15 сентября мы уже подъезжали к Москве. Тепло распрощавшись с соседями по купе, я отправился в Одинцово навестить родственников и перекантоваться пару дней до самолета. Я думал еще съездить пару раз в Москву, но там начались страшные ночные подрывы жилых домов, которые перевернули политическую картину страны. Москва была похожа на разворошенный улей. Один раз, еще только после первого взрыва, я все же выбрался в Москву к своему другу Н.В. Гаврилкину, и когда вечером возвращался на метро на Беговую, то заметил сидящую в вагоне симпатичную девушку с яркой кавказской внешностью с тяжелой сумкой. Заметив, что я посмотрел на нее и ее багаж с некоторой настороженностью, она злорадно ухмыльнулась – типа знай наших, бойся и трепещи! Как ни странно, это меня почему-то немного развеселило и сразу успокоило.
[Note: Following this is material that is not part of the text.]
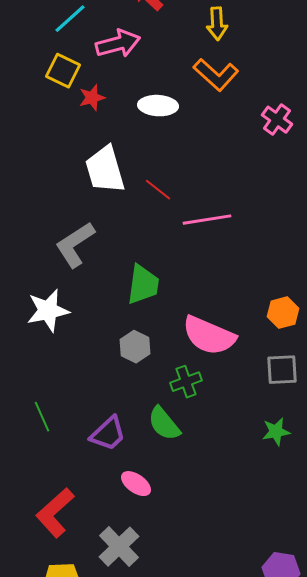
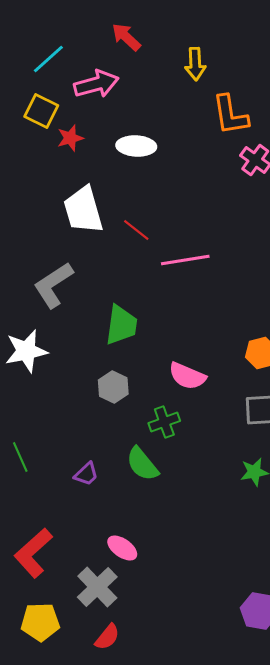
orange L-shape: (216, 75) -> (230, 115), moved, turned 39
pink semicircle: (209, 336) -> (187, 376), size x0.7
purple trapezoid: (108, 434) -> (86, 474), size x0.7
pink ellipse: (136, 484) -> (122, 548), moved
После второго взрыва мои родственники настоятельно посоветовали мне больше в Москву не ездить, а отлежаться у них до отлета самолета, что я и сделал, добравшись уже без каких-либо приключений до дома.
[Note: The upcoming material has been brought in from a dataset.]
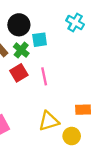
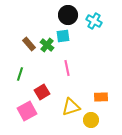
black circle: (19, 25) -> (68, 15), moved
red square: (19, 73) -> (42, 92), moved

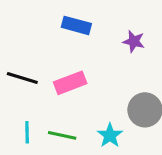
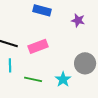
cyan line: (27, 132) -> (10, 65), moved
Этот визит в Польшу, визит 1999 года, пожалуй, был наиболее интересным из всех трех моих поездок в Польшу. Удалось посмотреть огромное разнообразие фортификационных сооружений, причем, не только русских, но даже немецких XIX века. Я наконец-то получил возможность целый день побегать по Варшаве, изучить не только центр города и подробно осмотреть снаружи Александровскую Цитадель, но даже добраться и до внешнего фортового пояса крепости Варшава. Поездка в бывшую Восточную Пруссию существенно расширила мой военно-географический кругозор. В общем, «секретная» часть моей поездки удалась на славу. Ну и общение с коллегами по профессии, особенно с польскими, было исключительно удачным. По результатам конференции была напечатана отличная книжка с нашими докладами, я узнал как работают с гликозидами коллеги с Польши, Украины и других стран, узнал много любопытного про персону, от которой я получил неприятности с публикацией статьи в 1998 году. Очень сильные впечатления были от организации конференции. Мои спутницы, бывшие более опытными по части участия в заграничных конференциях, говорили, что никогда не встречали такого искреннего радушия, гостеприимства, щедрости в какой-либо иной стране. Все было удивительно хорошо организовано и продумано. Конференция по сапонинам стала для ее участников каким-то необыкновенным праздником. Профессор Веслав Олешек и его сотрудники очень хорошо знали, как и для чего устраиваются научные конференции. Они предоставили нам максимум возможностей для неформального общения с коллегами, включая великолепные посиделки у костра. Особо хочу отметить культурную программу конференции. Хотя я и не поехал в Краков, но поездка в Казмеж Дульный, а особенно «бал у Чарторыйских» с участием ансамбля песни и танца «Явор» раскрыли мне те стороны польской национальной культуры, о которых я даже раньше не задумывался, и заронили во мне первые искры интереса к польской музыкальной культуре вообще и музыкальному фольклору разных регионов этой страны в частности.

За полученные уникальные впечатления от этой удивительной поездки в Польшу я бы хотел здесь поблагодарить профессора Веслава Олешека, участников конференции Леонида Ахова (Украина), Михала Гленска (Польша), моих спутниц Аллу Анатольевну Кичу и Ирину Альбертовну Горшкову, а также моего друга и коллегу по увлечению историей фортификации Ярослава Хоржемпу.